Present everything from the line containing "right shoulder: (1123, 599, 20)" down to the line containing "right wrist: (1780, 484, -24)" as a numbered list, omitting blank lines.

__Records taken from a dataset__:
Segment Open

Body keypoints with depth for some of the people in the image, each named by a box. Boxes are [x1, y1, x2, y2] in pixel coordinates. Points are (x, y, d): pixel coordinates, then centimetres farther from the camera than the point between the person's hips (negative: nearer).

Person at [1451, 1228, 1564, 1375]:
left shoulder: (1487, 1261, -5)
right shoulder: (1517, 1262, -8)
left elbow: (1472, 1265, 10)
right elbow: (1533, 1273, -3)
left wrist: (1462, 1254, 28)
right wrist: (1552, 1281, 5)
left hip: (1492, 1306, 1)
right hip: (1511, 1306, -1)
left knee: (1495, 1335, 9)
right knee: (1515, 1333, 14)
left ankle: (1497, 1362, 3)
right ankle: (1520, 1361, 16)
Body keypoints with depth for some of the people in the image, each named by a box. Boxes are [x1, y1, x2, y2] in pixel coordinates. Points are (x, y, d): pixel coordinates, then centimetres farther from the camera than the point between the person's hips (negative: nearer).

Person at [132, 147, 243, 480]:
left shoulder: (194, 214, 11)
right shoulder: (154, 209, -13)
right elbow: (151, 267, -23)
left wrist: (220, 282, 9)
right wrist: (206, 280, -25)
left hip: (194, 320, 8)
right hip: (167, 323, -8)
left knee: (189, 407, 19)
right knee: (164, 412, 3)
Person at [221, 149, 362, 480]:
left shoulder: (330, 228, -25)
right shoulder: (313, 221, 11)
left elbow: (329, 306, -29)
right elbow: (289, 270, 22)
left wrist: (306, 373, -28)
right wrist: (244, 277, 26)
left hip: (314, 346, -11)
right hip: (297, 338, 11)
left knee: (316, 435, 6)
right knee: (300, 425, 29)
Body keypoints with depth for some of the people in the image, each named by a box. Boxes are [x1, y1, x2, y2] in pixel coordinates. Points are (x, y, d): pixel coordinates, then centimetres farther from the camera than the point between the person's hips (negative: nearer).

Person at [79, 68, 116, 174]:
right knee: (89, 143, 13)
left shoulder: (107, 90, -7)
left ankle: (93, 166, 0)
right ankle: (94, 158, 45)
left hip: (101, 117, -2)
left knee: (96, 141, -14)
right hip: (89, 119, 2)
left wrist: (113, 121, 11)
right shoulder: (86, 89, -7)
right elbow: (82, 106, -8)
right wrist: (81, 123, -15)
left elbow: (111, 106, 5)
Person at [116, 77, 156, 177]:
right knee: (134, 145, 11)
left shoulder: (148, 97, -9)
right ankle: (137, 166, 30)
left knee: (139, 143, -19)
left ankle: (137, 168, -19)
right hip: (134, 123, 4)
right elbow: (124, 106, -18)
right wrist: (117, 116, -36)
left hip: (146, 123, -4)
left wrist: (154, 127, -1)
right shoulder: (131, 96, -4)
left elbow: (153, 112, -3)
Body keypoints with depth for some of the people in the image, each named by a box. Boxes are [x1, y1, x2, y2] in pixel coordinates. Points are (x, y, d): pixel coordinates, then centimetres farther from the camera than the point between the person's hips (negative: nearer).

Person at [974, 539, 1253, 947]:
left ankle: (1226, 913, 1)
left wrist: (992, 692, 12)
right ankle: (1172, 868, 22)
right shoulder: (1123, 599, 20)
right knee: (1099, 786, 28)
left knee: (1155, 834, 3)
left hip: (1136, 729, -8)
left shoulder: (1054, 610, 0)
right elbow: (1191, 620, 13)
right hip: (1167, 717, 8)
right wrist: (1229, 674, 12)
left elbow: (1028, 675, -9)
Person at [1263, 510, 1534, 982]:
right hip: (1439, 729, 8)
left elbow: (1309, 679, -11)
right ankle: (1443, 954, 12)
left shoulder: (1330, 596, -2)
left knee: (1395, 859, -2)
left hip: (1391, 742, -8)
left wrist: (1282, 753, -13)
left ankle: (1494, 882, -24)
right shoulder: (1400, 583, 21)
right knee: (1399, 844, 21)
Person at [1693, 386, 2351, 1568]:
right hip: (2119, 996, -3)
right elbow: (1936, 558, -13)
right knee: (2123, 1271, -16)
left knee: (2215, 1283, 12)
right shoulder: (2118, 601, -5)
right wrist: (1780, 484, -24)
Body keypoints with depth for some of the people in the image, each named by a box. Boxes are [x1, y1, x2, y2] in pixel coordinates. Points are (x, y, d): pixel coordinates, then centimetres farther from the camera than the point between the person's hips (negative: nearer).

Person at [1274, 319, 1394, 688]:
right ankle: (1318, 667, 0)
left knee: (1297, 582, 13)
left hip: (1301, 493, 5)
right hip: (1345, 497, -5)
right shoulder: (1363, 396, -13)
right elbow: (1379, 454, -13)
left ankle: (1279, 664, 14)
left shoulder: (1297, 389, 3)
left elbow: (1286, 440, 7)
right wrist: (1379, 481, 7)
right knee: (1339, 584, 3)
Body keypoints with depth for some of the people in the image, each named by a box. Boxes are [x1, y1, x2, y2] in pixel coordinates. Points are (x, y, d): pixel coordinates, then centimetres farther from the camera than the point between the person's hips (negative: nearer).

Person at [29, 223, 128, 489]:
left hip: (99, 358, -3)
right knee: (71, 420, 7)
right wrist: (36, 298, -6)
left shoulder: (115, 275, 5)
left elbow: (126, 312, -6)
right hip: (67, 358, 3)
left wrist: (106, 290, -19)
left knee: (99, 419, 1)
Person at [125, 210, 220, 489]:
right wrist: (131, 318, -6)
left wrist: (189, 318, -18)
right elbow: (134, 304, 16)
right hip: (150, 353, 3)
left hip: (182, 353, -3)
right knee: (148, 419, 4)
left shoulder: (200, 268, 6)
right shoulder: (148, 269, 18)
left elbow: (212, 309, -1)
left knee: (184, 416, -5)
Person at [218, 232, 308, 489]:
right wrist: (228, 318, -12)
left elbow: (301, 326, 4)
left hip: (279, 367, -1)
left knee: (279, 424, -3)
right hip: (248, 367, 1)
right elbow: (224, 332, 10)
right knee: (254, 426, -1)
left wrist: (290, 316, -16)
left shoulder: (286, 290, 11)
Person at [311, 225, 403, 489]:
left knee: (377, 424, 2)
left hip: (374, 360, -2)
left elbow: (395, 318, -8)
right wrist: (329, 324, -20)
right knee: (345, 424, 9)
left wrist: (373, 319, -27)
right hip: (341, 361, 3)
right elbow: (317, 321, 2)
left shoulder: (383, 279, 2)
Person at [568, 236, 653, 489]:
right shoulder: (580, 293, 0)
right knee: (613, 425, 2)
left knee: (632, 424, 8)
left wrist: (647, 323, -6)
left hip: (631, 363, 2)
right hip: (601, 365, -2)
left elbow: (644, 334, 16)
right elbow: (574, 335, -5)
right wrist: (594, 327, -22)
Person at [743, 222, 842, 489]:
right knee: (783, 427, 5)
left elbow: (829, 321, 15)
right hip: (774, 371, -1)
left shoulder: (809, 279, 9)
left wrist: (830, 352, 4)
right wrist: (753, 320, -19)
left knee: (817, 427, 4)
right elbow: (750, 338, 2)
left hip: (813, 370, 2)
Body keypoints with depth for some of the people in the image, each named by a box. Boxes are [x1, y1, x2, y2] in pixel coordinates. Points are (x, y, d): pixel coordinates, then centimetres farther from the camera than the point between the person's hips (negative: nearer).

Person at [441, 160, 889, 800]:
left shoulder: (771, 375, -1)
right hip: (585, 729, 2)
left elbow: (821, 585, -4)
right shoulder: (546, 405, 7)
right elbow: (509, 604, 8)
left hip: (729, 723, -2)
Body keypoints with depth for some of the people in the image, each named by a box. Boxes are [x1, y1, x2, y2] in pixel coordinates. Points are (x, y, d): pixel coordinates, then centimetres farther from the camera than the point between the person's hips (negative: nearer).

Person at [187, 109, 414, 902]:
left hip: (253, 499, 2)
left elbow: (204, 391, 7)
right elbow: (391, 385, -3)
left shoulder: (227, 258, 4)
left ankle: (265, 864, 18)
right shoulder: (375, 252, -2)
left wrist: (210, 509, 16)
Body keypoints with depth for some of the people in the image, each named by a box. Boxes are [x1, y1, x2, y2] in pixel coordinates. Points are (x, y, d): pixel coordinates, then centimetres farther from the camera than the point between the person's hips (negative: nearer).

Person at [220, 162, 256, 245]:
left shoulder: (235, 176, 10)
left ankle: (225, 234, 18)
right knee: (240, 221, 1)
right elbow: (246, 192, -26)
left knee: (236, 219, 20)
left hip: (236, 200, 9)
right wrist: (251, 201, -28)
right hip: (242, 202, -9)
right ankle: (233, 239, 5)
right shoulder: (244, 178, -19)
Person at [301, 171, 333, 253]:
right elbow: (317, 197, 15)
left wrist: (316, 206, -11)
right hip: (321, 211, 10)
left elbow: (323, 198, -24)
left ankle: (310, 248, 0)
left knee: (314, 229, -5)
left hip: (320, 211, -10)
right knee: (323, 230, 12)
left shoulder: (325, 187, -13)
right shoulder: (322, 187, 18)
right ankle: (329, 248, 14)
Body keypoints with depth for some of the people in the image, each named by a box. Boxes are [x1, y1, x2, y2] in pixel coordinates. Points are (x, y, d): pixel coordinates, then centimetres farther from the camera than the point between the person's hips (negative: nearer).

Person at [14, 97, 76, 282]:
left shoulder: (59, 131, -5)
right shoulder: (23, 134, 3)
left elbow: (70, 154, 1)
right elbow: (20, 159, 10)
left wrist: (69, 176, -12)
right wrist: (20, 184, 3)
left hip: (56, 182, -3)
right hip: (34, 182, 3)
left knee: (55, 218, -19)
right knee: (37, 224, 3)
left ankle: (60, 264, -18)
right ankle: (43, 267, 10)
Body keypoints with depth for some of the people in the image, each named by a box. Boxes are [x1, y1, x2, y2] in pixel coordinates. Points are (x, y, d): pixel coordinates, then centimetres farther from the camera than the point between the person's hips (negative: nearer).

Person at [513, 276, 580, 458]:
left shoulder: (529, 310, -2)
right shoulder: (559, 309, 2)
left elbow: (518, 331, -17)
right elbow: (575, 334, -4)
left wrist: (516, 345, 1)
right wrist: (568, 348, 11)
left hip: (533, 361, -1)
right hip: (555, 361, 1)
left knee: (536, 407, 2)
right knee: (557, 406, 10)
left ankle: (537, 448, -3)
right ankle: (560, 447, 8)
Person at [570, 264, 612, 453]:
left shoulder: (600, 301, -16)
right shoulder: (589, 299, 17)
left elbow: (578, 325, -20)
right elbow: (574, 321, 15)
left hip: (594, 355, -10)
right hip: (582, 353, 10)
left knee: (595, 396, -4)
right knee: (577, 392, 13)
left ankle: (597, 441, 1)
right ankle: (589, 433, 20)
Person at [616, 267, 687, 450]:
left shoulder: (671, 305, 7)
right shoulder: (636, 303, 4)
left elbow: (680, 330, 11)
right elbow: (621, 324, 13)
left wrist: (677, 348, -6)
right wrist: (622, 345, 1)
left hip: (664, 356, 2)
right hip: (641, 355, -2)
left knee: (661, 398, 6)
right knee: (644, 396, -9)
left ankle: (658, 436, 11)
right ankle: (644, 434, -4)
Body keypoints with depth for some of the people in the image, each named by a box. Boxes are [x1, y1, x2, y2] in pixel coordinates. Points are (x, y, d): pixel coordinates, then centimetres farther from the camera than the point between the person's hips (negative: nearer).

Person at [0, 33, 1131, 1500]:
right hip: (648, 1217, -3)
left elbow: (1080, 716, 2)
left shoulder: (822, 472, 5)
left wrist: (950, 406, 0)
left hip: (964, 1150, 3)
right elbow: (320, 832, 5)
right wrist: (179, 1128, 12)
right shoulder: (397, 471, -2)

Segment Closed

__Output of the task__:
1. right shoulder: (1123, 599, 20)
2. right knee: (1099, 786, 28)
3. left knee: (1155, 834, 3)
4. left hip: (1136, 729, -8)
5. left shoulder: (1054, 610, 0)
6. right elbow: (1191, 620, 13)
7. right hip: (1167, 717, 8)
8. right wrist: (1229, 674, 12)
9. left elbow: (1028, 675, -9)
10. Person at [1263, 510, 1534, 982]:
11. right hip: (1439, 729, 8)
12. left elbow: (1309, 679, -11)
13. right ankle: (1443, 954, 12)
14. left shoulder: (1330, 596, -2)
15. left knee: (1395, 859, -2)
16. left hip: (1391, 742, -8)
17. left wrist: (1282, 753, -13)
18. left ankle: (1494, 882, -24)
19. right shoulder: (1400, 583, 21)
20. right knee: (1399, 844, 21)
21. Person at [1693, 386, 2351, 1568]:
22. right hip: (2119, 996, -3)
23. right elbow: (1936, 558, -13)
24. right knee: (2123, 1271, -16)
25. left knee: (2215, 1283, 12)
26. right shoulder: (2118, 601, -5)
27. right wrist: (1780, 484, -24)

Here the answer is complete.